# Rambo 5?



## Dedde (24. April 2013)

Denkt ihr das Rambo 5 noch kommen wird? Gehen viele Gerüchte rum. Anscheinend kommt aber erst noch expendables 3. Ich liebe die stallone Filme


----------



## Erok (24. April 2013)

Ich fand schon den 4. mehr als überflüssig bis grottenschlecht. Stallone würde sich  einen Gefallen tun, Rambo nicht noch einmal auf die Menschheit los zu lassen


----------



## Tripleh84 (24. April 2013)

Ich denke Rambo 5 kommt auf jedenfall. Aber brauchten Tut man den nicht, John Rambo war für mich auch nicht wirklich gut. Er sollte mal lieber wieder was machen wie Copland oder D-Tox.. Das passt dann eher in seine Altersgruppe.


----------



## Dedde (24. April 2013)

Ich fand den 4. Am besten. Der 1. War auch geil


----------



## polarwolf (24. April 2013)

Rambo 4 war der Hammer! Purer Gewaltexzess mit einer überraschenden Prise Anspruch - sehr geil!
Teil 2 und 3 dagegen waren sehr lau dagegen.


----------



## facehugger (24. April 2013)

Sly und Arnie werden wohl noch bis sie 70 sind Filme machen, warum sollte also ein Rambo 5 nicht kommen... Irgendwie mag ich die alten Haudegen.

Gruß


----------



## Rolk (24. April 2013)

Also ich könnte ehrlich gesagt auf Rambo 5 verzichten. Seit er sich einmal zu oft hat liften lassen kann ich sein "Gesicht" nicht mehr so gut ab.


----------



## Dedde (24. April 2013)

Musst den film auch nicht anschauen


----------



## Dr Bakterius (24. April 2013)

John Rambo ( Teil 4 ) hat mir persönlich auch mit am besten gefallen. Teil 1 will ich nie wieder im Leben sehen , aber ob ein 5. Teil da noch was bringt oder überhaupt kommt weiß wohl nur Grandpa selbst


----------



## Herbboy (24. April 2013)

Was ist das?

Blaues Licht.

Was macht es?

Es leuchtet blau.




Mir ist es an sich egal, ob ein Film nun Teil X eines anderen ist oder nicht, außer wenn in den Folgeteilen eine WIRKLICH zusammenhänge Geschichte weitererzählt wird und nicht nur WEIL es eben zb Teil 3 ist ein paar Anspielungen auf die vorigen Teile mit drin sind und der Hauptdarsteller halt den gleichen hat. Natürlich KANN es sinnvoll sein, wenn man bekannte Charaktere hat und sich darauf basierend eine neue Story ausdenkt - aber es ist mir nicht wichtig. 
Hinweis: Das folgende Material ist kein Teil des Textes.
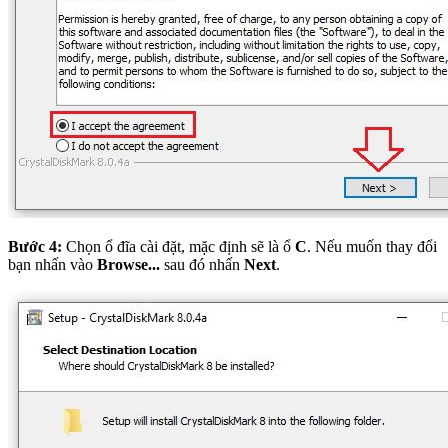
Bước 4:
Chọn ổ đĩa cài đặt, mặc định sẽ là ổ
C
. Nếu muốn thay đổi
bạn nhấn vào
Browse...
sau đó nhấn
Next
.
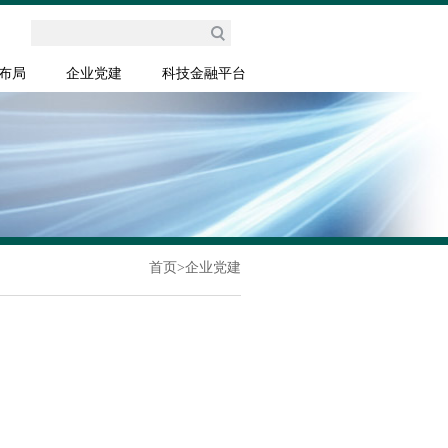
布局
企业党建
科技金融平台
首页
>
企业党建
】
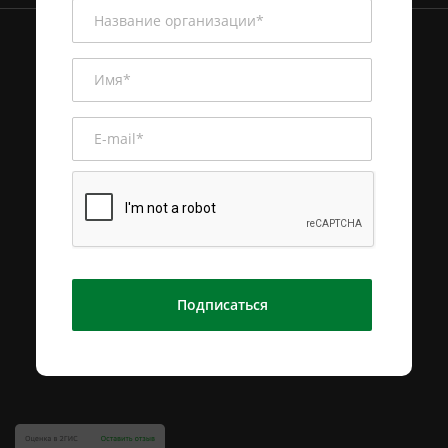
Подписаться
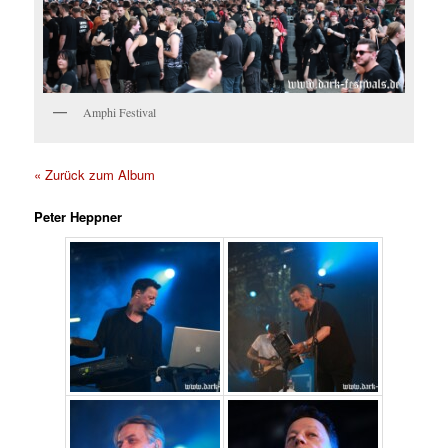
Amphi Festival
« Zurück zum Album
Peter Heppner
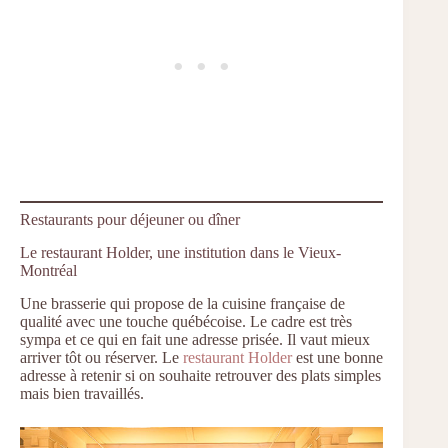
Restaurants pour déjeuner ou dîner
Le restaurant Holder, une institution dans le Vieux-
Montréal
Une brasserie qui propose de la cuisine française de
qualité avec une touche québécoise. Le cadre est très
sympa et ce qui en fait une adresse prisée. Il vaut mieux
arriver tôt ou réserver. Le
restaurant Holder
est une bonne
adresse à retenir si on souhaite retrouver des plats simples
mais bien travaillés.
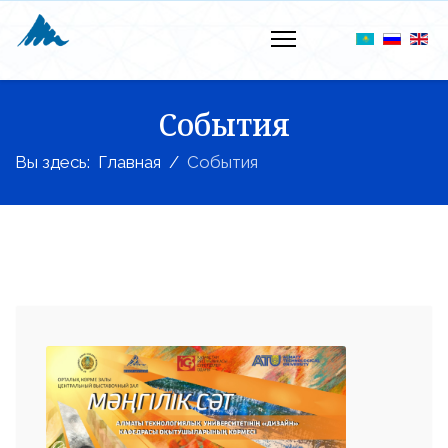
События
Вы здесь:
Главная
События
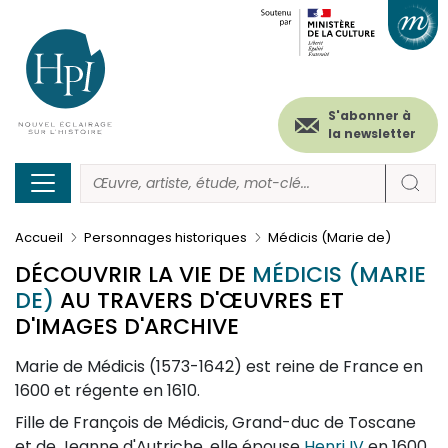
Menu
Paramétrer les cookies
Aller
au
secondaire
contenu
principal
(header)
S'abonner à
la newsletter
Accueil
Personnages historiques
Médicis (Marie de)
DÉCOUVRIR LA VIE DE
MÉDICIS (MARIE
DE)
AU TRAVERS D'ŒUVRES ET
D'IMAGES D'ARCHIVE
Description
Marie de Médicis (1573-1642) est reine de France en
1600 et régente en 1610.
Fille de François de Médicis, Grand-duc de Toscane
et de Jeanne d'Autriche, elle épouse
Henri IV
en 1600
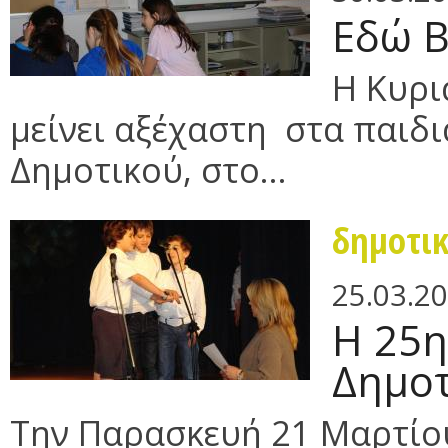
Εδώ Β
Η Κυρι
μείνει αξέχαστη στα παιδι
Δημοτικού, στο...
δημοτι
25.03.2
Η 25η
Δημοτ
Tην Παρασκευή 21 Μαρτίου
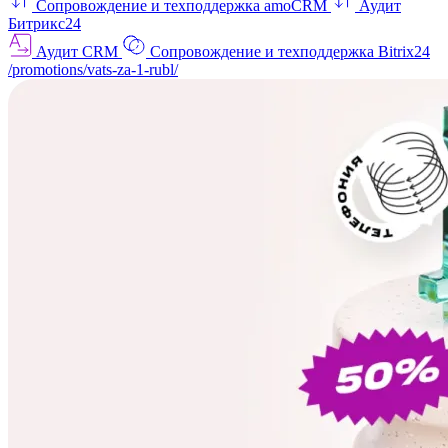
Сопровождение и техподдержка amoCRM
Аудит
Битрикс24
Аудит CRM
Сопровождение и техподдержка Bitrix24
/promotions/vats-za-1-rubl/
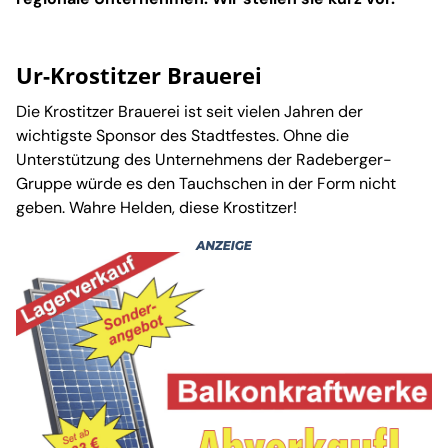
Ur-Krostitzer Brauerei
Die Krostitzer Brauerei ist seit vielen Jahren der
wichtigste Sponsor des Stadtfestes. Ohne die
Unterstützung des Unternehmens der Radeberger-
Gruppe würde es den Tauchschen in der Form nicht
geben. Wahre Helden, diese Krostitzer!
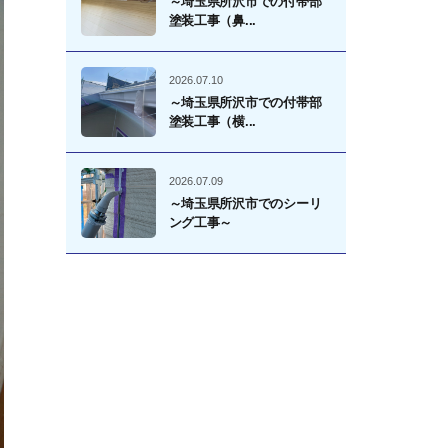
～埼玉県所沢市での付帯部
塗装工事（鼻...
2026.07.10
～埼玉県所沢市での付帯部
塗装工事（横...
2026.07.09
～埼玉県所沢市でのシーリ
ング工事～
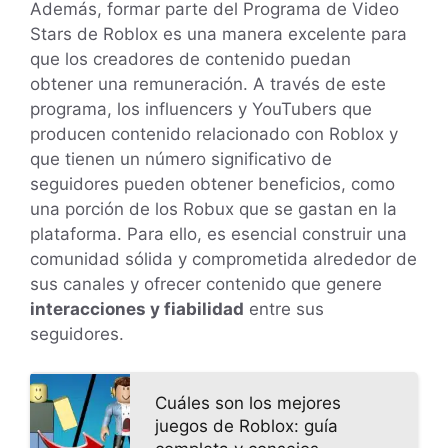
Además, formar parte del Programa de Video
Stars de Roblox es una manera excelente para
que los creadores de contenido puedan
obtener una remuneración. A través de este
programa, los influencers y YouTubers que
producen contenido relacionado con Roblox y
que tienen un número significativo de
seguidores pueden obtener beneficios, como
una porción de los Robux que se gastan en la
plataforma. Para ello, es esencial construir una
comunidad sólida y comprometida alrededor de
sus canales y ofrecer contenido que genere
interacciones y fiabilidad
entre sus
seguidores.
Cuáles son los mejores
juegos de Roblox: guía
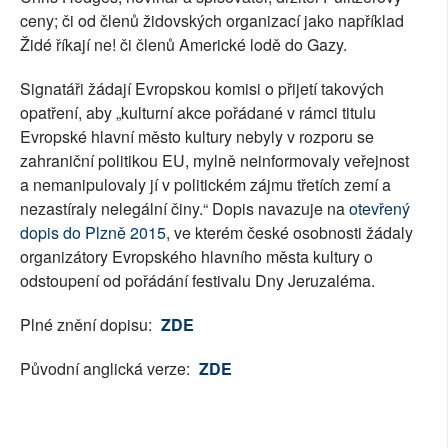
ceny; či od členů židovských organizací jako například
Židé říkají ne! či členů Americké lodě do Gazy.
Signatáři žádají Evropskou komisi o přijetí takových
opatření, aby „kulturní akce pořádané v rámci titulu
Evropské hlavní město kultury nebyly v rozporu se
zahraniční politikou EU, mylně neinformovaly veřejnost
a nemanipulovaly jí v politickém zájmu třetích zemí a
nezastíraly nelegální činy.“ Dopis navazuje na
otevřený
dopis do Plzně 2015
, ve kterém české osobnosti žádaly
organizátory Evropského hlavního města kultury o
odstoupení od pořádání festivalu Dny Jeruzaléma.
Plné znění dopisu:
ZDE
Původní anglická verze:
ZDE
Soll heißen: falls ein weitere Rambo kommt und es ein guter Kriegs-Action-Film ist, kann der von mir aus auch kommen. Meinetwegen kann es aber auch ein anderer Film mit Sly sein, bei dem er rumballert und der nicht Rambo heißt: wenn der unterhaltsam ist, schau ich mir den an. 

zB Ron Jambo oder Bocky Ralboa oder so


----------



## GameCollectorHWLUXX (16. August 2014)

Also Gerüchten zufolge soll Rambo 5 ja ein Krimi-Action sein der in der Stadt spielt. Da sucht Rambo wohl seine Tochter oder Nichte oder so
und die wird von einer Bande belästigt und Rambo macht die Platt oder so ähnlich hat Stallone sich das ausgedacht.

Rambo 1 war spitze. Rambo 2+3 halt eher schwach, aber solide 80/90iger Streifen die den Mythos des John Rambo weiter ausgebaut haben.
Mit Teil4 bekamen eigentlich alle Rambo Fans, das was sie wollten.
Ich fand den vierten Teil einfach großartig, der größte Kritikpunkt ist, das der Film etwas zu kurz ist. Gerade wenn er den General gekillt hat,
war ich bereit für noch eine Stunde Rambo-action. Ich hatte damals das Glück einen US-Workprint von Teil4 sehen zu können,
in dem waren die Actionszenen noch jeweils ein paar Sekunden länger.

Würde mich freuen über Teil5, klar Stallone wird alt, aber ich denke, richtig verpackt kann Rambo nochmal glaubwürdig rüberkommen.

Expendables 3 soll ja angeblich recht schwach sein. Hat den schon jemand gesehen?


----------



## MATRIX KILLER (16. August 2014)

The Expendables 3 kommt erst am 21.08.2014 in die Kino´s. Am Mittwoch werde ich ihn mir anschauen, habe Karten für die Preview bestellt.


----------



## Dr Bakterius (16. August 2014)

So schlecht kann es bestimmt nicht werden mit Expendables 3, wie immer ein Staraufgebot und wieder feinstes PopCorn Kino mit viel Action. Rambo 5 dann eher im Stiel von Teil 4, aber langsam wird es eng für eine Fortsetzung


----------



## MATRIX KILLER (16. August 2014)

Ich lasse mich am Mittwoch überraschen und bin schon sehr gespannt 


			Dieser Inhalt steht nur eingeloggten Mitgliedern zur Verfügung.


----------



## GameCollectorHWLUXX (16. August 2014)

Ja Expendables 3 würde ich jetzt auch gerne sehen.
Hoffe er erfüllt die Erwartungen der Fans.


----------



## X--HaRdwaRe (20. August 2014)

Warum nicht ? Auf ein weiteren Rambo Teil würde ich mich freuen


----------